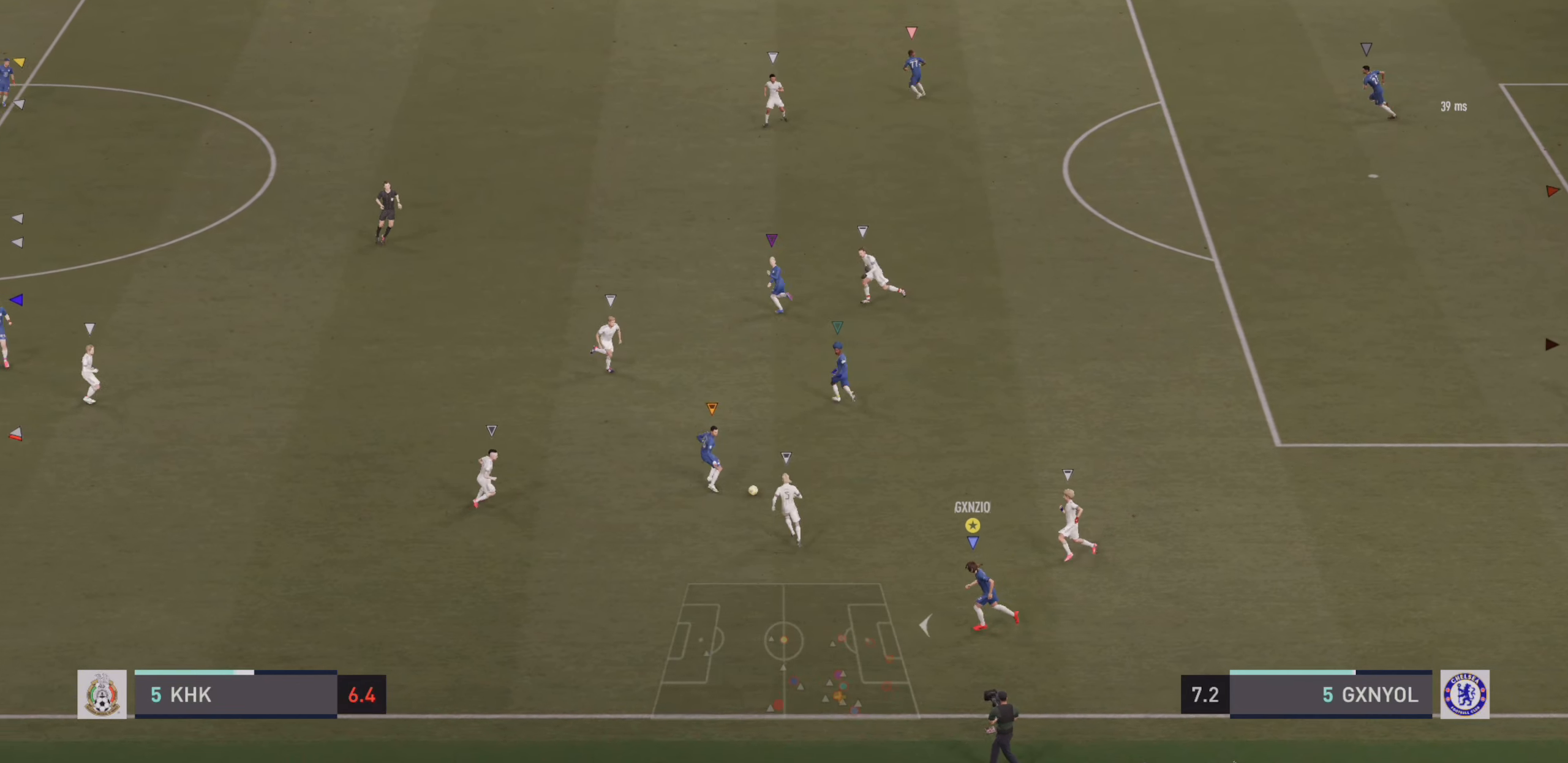
{"dt_ms": 500, "buttons": [], "left_stick": "left", "events": [[250, "R2", "up"]]}
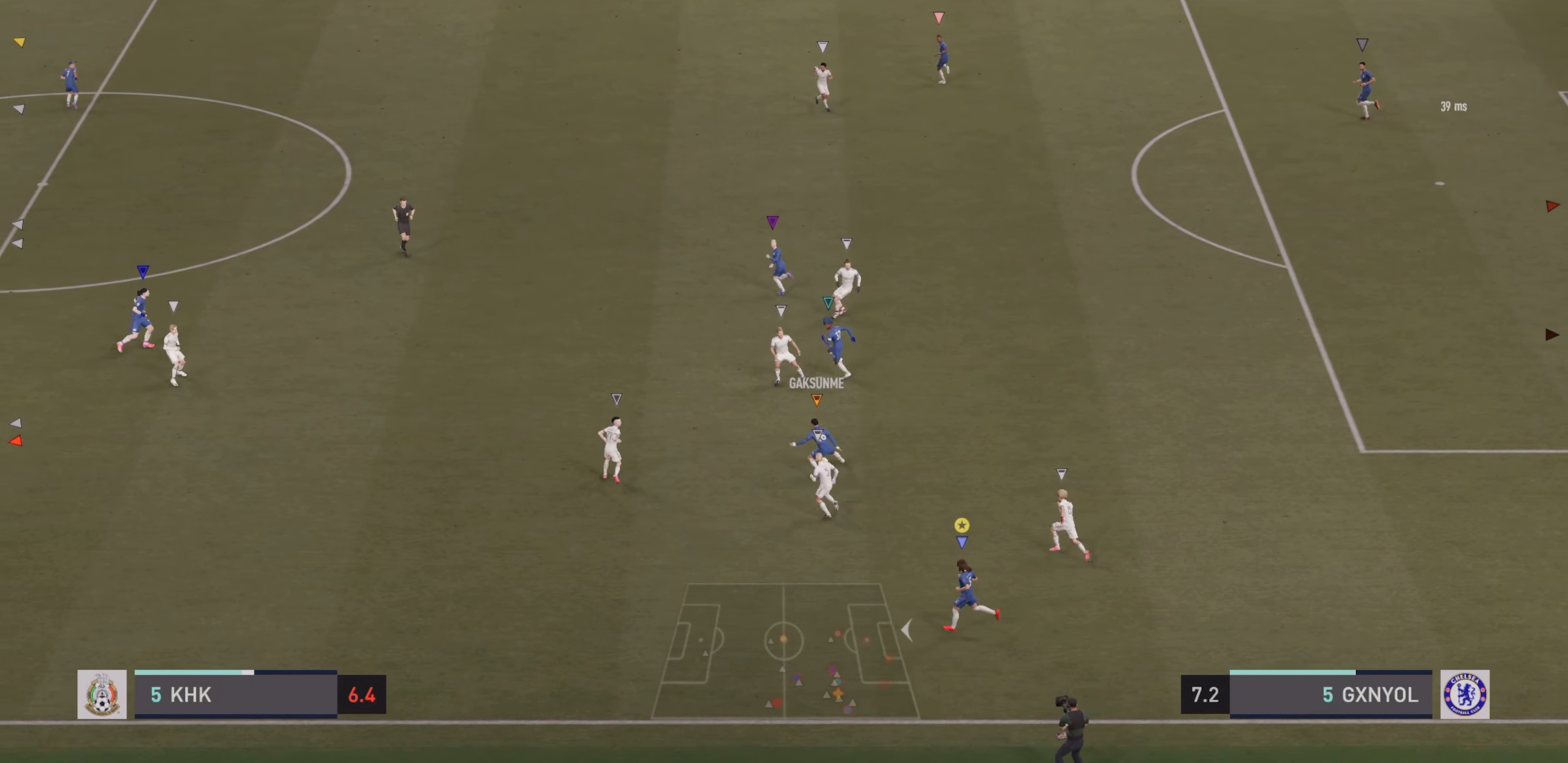
{"dt_ms": 500, "buttons": ["L2"], "left_stick": "up-right", "events": [[350, "L2", "down"], [350, "left_stick", "up-right"]]}
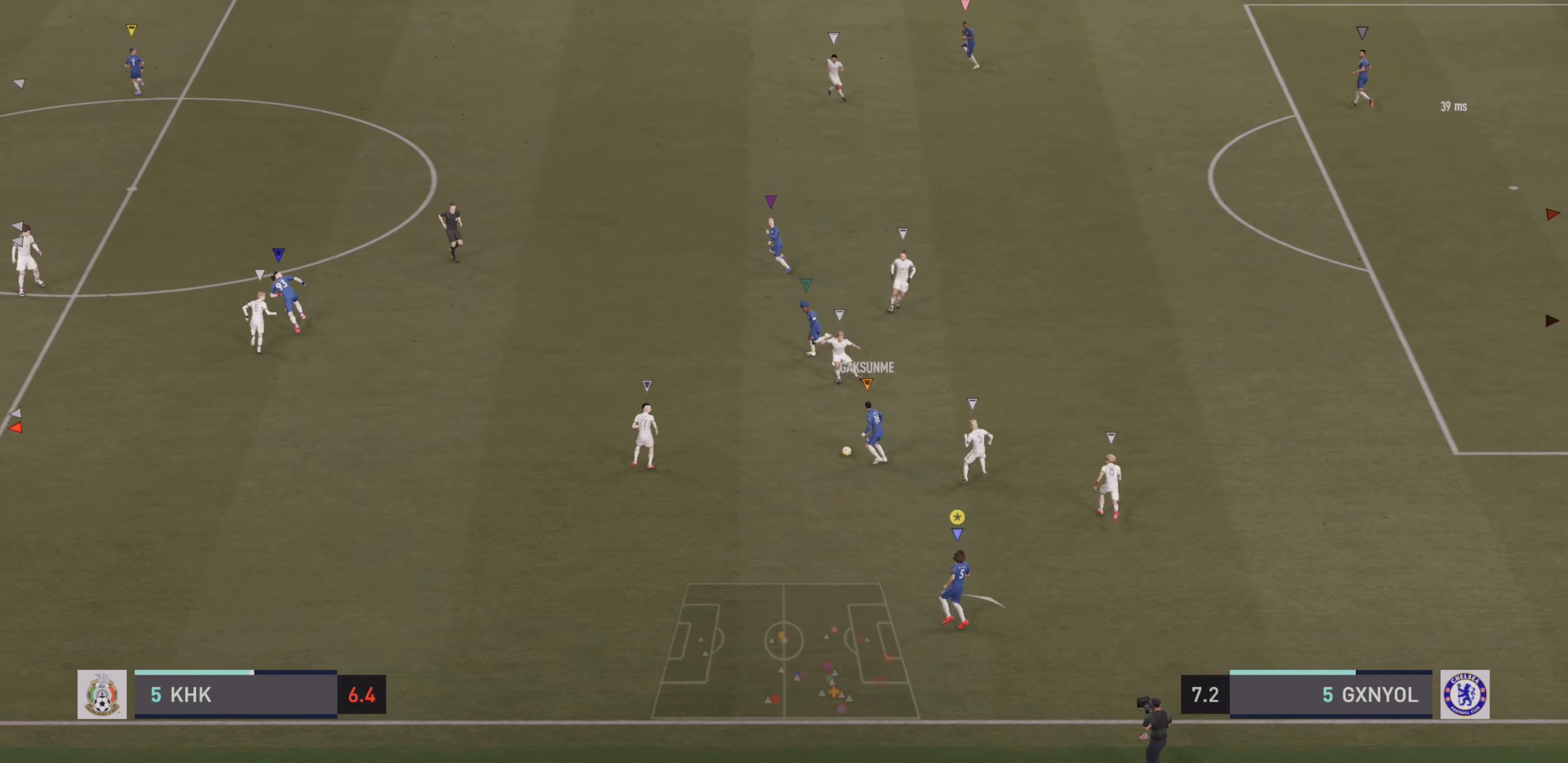
{"dt_ms": 500, "buttons": ["R2"], "left_stick": "left", "events": [[150, "left_stick", "up-left"], [250, "left_stick", "left"], [283, "R2", "down"], [333, "L2", "up"]]}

TASK DESCRIPTION: Each line of the data must be transcribed exactly; pictures are not carried over.

THE ANSWER:
{"dt_ms": 500, "buttons": [], "left_stick": "left", "events": [[250, "R2", "up"]]}
{"dt_ms": 500, "buttons": ["L2"], "left_stick": "up-right", "events": [[350, "L2", "down"], [350, "left_stick", "up-right"]]}
{"dt_ms": 500, "buttons": ["R2"], "left_stick": "left", "events": [[150, "left_stick", "up-left"], [250, "left_stick", "left"], [283, "R2", "down"], [333, "L2", "up"]]}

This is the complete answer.